Use All the Available Security Tools
As more and more data moves to the cloud, the risk that it may get breached increases as well. While many cloud services offer some security, under the shared responsibility model, companies bear a significant amount of responsibility in securing the data that they upload to the cloud.
Since not all cloud service providers offer the same level of security tools, find out what services your cloud host offers. For cloud storage services with security tools, use all the tools available to you. The responsibility for securing data lies with you; take advantage of any technology that offers a greater degree of protection for your data.
Use CASB Technology
One type of cloud security software continuously ensures visibility and compliance to reduce threats. Cloud access security brokers, or CASBs, consist of software designed to keep your data secure in the cloud. A CASB, by definition, monitors network traffic between a device, such as a laptop computer, and the cloud, and identifies unauthorized attempts at accessing private data. The CASB compares past user behavior to new events using machine learning, and alerts a security administrator when it detects a threat, and subsequently blocks the unauthorized access.
CASBs also provide visibility and user access controls. IT Departments typically underestimate employee use of unapproved cloud services by as much as 90%. The CASB visibility solution helps solve this by identifying all the cloud applications being used by an organization.
These services are then evaluated based on their security capabilities and vulnerabilities. This process would typically take an individual employee countless hours, but the CASB can accomplish it effortlessly and quickly. The cloud services are then sorted by their risk assessment ratings.
Products with extensive uses and security features are sanctioned, while vulnerable or dangerous ones are blacklisted. The CASB automatically sets access controls for these services, but the individual company is able to alter these protocols to its needs. Through its visibility, threat protection, and cloud governance capabilities, CASBs offer a single platform for securing your data in the cloud.
Control Cloud Access
Reducing risk means controlling access. Employers should limit access to sensitive information only to employees who must directly use the data to carry out their job duties. Grant temporary access to additional employees on an as-needed basis. Set up multi-layered protection so that if one safety measure fails, the other features will keep data protected. Many of today’s data breaches occur because of an insider threat, born out of negligence or malicious intent. As a result, internal security training for employees is just as important as your external defenses.
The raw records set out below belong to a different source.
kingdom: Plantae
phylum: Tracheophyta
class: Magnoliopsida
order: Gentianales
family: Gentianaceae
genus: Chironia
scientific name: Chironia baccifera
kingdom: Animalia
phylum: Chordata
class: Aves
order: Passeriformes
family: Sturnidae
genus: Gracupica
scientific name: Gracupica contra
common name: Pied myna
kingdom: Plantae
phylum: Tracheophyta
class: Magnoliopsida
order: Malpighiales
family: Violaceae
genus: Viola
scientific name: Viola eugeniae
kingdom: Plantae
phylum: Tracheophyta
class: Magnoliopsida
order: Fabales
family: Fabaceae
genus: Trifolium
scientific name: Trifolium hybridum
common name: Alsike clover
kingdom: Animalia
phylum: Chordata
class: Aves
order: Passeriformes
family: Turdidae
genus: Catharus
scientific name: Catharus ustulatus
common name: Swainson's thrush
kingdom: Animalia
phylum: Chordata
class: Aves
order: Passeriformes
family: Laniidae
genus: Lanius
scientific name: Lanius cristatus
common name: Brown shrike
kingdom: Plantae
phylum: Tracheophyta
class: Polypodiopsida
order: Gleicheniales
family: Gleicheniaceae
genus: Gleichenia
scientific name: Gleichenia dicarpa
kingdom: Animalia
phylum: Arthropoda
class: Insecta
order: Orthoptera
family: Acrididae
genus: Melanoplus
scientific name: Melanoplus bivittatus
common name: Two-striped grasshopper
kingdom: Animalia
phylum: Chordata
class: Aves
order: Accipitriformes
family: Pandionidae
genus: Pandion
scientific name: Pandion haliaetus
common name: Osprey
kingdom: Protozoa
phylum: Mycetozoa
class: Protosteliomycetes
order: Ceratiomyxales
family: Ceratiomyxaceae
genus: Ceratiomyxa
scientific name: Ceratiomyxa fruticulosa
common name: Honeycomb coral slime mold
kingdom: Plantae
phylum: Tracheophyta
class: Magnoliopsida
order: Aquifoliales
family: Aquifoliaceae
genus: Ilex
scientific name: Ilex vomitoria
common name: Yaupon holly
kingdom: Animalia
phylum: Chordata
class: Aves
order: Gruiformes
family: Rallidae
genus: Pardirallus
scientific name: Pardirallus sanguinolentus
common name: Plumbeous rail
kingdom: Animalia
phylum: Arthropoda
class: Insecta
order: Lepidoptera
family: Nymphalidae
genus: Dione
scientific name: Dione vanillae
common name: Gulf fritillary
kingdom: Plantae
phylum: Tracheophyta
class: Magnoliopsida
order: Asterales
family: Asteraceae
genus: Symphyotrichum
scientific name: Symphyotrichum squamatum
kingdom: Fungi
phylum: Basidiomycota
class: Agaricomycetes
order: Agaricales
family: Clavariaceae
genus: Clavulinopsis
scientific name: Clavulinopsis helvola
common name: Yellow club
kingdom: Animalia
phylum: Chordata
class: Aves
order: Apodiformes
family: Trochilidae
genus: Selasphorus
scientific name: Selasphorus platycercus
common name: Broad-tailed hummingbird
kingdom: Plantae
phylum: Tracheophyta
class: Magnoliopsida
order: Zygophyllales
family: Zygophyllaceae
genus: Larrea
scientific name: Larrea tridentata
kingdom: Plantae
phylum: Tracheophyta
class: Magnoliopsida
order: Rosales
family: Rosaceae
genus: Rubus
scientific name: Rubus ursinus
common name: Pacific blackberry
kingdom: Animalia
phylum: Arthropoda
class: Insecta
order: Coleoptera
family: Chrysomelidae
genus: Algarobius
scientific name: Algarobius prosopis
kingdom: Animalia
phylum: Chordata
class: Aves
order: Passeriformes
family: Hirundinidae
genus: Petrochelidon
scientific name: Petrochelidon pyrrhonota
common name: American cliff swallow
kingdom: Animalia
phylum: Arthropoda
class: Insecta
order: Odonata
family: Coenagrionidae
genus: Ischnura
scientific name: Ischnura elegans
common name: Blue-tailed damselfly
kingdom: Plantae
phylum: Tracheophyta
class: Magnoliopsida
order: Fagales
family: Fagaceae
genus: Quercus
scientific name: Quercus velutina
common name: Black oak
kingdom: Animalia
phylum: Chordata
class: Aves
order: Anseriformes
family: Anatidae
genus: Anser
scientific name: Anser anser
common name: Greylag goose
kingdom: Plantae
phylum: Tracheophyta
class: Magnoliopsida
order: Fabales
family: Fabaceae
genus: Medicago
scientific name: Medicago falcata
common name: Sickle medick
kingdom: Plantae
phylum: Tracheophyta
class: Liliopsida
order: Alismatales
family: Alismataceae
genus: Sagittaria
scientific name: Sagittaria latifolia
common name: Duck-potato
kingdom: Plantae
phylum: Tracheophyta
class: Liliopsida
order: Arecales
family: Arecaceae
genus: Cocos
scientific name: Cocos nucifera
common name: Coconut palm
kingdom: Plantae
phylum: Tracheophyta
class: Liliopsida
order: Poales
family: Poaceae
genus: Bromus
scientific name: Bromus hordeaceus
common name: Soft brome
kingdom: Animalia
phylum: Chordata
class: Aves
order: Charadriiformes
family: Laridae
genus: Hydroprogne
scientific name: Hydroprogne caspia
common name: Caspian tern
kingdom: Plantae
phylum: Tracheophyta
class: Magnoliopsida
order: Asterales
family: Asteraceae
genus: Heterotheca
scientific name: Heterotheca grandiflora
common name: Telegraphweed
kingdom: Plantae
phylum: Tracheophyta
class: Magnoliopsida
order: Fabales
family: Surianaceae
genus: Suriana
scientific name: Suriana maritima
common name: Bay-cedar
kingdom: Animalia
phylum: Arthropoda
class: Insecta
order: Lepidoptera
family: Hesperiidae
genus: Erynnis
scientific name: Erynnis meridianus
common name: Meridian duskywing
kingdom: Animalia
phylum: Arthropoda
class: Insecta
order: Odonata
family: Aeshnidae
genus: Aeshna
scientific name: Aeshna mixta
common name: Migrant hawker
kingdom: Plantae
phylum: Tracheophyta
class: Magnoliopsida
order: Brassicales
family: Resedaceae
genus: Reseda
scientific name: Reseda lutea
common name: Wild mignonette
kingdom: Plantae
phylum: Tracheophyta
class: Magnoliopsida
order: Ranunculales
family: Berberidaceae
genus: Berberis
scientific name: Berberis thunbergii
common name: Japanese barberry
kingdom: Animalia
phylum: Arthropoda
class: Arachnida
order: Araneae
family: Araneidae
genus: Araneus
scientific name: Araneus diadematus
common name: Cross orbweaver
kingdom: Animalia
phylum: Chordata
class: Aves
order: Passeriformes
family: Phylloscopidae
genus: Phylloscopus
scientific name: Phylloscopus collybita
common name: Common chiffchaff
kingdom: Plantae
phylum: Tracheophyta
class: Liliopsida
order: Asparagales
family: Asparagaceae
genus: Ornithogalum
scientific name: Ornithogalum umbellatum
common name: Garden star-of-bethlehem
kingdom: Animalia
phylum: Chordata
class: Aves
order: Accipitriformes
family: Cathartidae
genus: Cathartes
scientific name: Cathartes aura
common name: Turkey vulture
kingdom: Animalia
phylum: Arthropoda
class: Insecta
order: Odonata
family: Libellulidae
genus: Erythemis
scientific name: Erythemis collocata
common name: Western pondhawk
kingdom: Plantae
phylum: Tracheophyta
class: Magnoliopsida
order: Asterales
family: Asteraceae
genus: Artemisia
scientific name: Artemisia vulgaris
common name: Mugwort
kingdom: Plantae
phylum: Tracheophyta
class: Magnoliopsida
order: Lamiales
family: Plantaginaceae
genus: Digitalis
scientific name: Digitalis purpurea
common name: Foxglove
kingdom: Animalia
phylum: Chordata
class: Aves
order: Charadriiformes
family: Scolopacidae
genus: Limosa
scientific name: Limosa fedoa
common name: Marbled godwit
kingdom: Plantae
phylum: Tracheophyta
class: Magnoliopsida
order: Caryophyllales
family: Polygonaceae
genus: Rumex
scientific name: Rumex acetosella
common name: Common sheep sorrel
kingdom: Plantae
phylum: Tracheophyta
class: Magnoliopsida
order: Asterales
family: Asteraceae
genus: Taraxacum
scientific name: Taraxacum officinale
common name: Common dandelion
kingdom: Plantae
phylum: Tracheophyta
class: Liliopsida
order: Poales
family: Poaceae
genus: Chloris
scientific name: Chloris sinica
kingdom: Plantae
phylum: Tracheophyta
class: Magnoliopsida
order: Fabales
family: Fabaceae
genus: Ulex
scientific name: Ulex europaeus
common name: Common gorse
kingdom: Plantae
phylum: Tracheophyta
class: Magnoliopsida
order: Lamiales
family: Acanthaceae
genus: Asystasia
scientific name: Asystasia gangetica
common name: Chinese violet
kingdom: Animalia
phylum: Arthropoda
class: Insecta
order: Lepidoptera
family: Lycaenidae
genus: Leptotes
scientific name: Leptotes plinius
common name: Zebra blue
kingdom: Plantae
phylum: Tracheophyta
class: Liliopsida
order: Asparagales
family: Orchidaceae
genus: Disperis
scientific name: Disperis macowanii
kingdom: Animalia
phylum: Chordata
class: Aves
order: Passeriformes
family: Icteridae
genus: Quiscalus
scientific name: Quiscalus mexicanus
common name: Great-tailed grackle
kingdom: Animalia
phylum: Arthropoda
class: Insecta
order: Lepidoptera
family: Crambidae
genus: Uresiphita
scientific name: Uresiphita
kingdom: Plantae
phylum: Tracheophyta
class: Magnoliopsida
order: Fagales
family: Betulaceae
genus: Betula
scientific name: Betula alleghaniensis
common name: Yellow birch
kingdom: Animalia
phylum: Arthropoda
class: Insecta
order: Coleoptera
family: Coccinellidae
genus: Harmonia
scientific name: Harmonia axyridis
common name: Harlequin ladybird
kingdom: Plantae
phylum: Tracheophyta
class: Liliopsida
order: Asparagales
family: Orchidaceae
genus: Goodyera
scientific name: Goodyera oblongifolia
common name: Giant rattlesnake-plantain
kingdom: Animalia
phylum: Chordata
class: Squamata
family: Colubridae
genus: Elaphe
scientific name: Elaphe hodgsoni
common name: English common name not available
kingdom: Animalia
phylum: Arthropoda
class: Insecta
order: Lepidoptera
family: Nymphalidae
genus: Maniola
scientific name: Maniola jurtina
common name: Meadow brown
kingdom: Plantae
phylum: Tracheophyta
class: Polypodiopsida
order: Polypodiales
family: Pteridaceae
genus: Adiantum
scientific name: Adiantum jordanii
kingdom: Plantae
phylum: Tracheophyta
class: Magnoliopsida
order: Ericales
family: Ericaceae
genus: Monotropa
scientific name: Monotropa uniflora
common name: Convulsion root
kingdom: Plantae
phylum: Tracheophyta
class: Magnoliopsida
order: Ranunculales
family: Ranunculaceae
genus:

Go beyond usernames and passwords. Many programs feature biometrics, such as fingerprint identification, to verify user access. A recent ThreatStack study revealed that 73 percent of organizations surveyed had no multifactor authentication for cloud access.
Be careful when choosing a cloud security provider. Many public cloud storage servers do not restrict outbound data traffic. Use a host with built-in safeguards and security tools. The well-known names in the business, such as Amazon, Microsoft, and Google, offer users an array of security services to protect data, but you must actually configure these tools to ensure data security.
Protect Your Data
Some cloud services offer encryption, but you should still use your own encryption techniques to make sure the decryption keys remain within the company. If all other security levels fail, encryption serves as the last measure of protection for your files.
Prioritizing security is the best step to keeping your data secure. Keep a comprehensive inventory of all network devices and software, and find programs to recover data if needed. If you can afford to do so, schedule regular assessments and penetration testing. Secure all hardware and software configurations on all devices including laptops, mobile devices, and servers. The more security you have in place, the less of a risk you'll face of having data falling into the wrong hands.